The fingerprint gives you the assurance that the files those steps produced haven’t been edited since, whether accidentally or incidentally. So when you read an old run back, you’re looking at what actually happened, not a version that quietly changed underneath you.
#7. Observability: do this run’s numbers look normal?
A record of the key metrics from every run, watched over time so an abnormal run would be flagged out to you.
The raw counts at each stage, like how many entries went in and how many came out.
The ratios that should stay roughly stable, like the share of entries dropped at a given step. If a number that normally varies suddenly goes flat or increases unexpectedly, that’s the signal something quietly broke.
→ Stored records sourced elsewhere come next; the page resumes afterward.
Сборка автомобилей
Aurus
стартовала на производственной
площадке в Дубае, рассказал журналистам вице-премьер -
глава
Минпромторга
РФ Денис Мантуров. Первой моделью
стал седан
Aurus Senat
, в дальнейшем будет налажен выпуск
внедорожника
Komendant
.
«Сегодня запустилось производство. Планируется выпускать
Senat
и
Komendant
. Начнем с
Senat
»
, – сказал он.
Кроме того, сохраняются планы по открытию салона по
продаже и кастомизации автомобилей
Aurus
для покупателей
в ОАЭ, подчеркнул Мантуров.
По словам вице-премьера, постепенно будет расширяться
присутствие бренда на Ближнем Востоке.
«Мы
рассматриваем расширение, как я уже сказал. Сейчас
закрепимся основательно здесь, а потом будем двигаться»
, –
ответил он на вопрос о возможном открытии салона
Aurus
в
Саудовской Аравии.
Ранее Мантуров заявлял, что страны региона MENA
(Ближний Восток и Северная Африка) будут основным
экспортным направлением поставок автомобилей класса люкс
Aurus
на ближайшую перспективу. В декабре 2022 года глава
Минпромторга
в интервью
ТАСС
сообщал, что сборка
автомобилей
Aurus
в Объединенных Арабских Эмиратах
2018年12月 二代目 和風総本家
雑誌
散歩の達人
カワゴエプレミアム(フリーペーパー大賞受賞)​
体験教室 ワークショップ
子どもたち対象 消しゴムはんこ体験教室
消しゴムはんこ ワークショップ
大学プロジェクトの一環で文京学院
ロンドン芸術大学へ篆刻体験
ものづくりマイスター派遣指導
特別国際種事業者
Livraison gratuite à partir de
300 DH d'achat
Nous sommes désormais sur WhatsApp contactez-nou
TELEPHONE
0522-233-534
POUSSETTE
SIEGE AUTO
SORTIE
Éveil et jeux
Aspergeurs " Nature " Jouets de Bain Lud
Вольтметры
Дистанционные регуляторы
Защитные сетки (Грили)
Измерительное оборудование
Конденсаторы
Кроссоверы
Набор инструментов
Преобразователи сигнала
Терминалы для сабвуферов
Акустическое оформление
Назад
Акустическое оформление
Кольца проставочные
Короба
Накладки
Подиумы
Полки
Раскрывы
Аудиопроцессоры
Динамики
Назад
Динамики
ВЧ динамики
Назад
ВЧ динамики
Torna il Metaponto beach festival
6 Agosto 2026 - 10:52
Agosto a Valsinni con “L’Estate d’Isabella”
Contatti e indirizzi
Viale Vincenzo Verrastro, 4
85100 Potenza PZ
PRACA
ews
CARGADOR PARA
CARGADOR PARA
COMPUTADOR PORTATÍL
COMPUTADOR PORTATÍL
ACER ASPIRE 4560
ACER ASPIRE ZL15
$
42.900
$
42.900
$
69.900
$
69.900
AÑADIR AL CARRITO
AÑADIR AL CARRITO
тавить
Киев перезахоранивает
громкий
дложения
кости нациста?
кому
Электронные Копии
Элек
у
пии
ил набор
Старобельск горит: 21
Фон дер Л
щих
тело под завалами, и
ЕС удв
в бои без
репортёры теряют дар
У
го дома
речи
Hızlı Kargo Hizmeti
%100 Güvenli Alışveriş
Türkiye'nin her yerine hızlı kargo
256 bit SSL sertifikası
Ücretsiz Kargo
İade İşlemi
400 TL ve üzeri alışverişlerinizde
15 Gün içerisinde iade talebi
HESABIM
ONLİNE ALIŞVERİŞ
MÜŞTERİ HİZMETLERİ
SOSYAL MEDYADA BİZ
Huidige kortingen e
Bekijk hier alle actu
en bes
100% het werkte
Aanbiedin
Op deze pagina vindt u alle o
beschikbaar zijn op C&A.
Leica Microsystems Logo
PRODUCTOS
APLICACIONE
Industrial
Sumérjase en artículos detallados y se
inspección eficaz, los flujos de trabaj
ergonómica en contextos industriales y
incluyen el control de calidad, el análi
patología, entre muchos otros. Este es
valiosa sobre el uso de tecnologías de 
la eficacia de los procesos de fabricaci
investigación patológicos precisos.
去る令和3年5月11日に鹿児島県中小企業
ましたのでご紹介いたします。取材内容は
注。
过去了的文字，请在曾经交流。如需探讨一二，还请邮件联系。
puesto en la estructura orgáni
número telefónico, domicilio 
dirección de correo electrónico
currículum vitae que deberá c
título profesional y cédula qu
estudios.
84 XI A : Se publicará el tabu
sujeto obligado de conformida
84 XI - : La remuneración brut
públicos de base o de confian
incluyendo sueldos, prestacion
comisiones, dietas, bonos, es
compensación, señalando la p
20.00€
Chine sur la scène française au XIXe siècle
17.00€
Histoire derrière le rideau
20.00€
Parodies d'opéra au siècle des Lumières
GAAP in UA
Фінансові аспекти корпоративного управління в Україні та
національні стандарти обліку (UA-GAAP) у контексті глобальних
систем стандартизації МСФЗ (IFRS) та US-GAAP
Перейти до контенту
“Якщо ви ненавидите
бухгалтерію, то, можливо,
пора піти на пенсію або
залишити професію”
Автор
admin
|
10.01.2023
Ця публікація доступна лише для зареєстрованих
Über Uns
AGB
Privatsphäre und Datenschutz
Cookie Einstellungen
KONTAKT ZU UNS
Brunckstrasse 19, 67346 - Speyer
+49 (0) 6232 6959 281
Why this matters: by benchmarking your current run against historical data, the script will alert you when something's off. This is usually a sign a step has quietly stopped working.
I personally found this really useful as it let me catch the problem ahead of time and be proactive, instead of finding out weeks later and only fixing it after the damage is done (which happened to me btw).
Final Thoughts
If I had to boil it down to one rule, it's this: keep control flow deterministic, outsource only judgment.
I own the order things happen in. The agent only decides what goes inside a step, never what runs next.
What these checks do is make the results repeatable, so I can trust that whatever input goes in, the output follows the same path I laid out. That's the whole point of running an agentic workflow over an AI agent, which is you get the “repeatability of results”.